■ Instructions to follow: Each line in the entries below that holds the string "град" must be copied.
▼
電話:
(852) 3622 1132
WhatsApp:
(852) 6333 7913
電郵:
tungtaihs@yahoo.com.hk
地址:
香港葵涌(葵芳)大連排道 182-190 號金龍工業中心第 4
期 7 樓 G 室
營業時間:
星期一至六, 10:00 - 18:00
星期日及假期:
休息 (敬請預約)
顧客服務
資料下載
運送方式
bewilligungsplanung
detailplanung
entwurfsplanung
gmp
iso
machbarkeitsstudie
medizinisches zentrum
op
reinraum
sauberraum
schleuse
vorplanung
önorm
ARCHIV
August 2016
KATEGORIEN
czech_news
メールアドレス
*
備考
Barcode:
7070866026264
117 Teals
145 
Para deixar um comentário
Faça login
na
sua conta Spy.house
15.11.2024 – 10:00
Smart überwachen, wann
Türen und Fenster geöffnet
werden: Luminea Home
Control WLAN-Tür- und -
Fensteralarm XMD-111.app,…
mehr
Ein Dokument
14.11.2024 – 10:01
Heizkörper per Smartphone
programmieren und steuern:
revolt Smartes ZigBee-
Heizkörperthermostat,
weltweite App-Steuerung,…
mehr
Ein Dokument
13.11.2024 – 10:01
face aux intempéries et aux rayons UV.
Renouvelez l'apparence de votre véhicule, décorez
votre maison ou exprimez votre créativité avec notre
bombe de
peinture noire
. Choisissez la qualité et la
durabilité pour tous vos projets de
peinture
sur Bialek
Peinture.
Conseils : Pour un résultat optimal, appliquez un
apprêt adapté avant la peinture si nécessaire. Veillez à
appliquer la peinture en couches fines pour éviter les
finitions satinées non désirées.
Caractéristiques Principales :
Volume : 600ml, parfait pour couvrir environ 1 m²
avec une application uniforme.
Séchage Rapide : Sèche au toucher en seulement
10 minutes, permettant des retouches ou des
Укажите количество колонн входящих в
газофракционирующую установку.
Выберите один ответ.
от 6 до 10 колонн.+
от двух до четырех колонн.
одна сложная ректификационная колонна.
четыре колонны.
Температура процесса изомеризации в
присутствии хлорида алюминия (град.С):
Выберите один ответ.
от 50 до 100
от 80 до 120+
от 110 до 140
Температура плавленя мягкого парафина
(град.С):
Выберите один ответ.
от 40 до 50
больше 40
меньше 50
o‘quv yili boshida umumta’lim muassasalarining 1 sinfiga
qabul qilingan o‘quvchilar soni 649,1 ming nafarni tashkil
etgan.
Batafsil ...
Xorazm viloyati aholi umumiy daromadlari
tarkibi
▲
■ Exercise answer:
присутствии хлорида алюминия (град.С):
(град.С):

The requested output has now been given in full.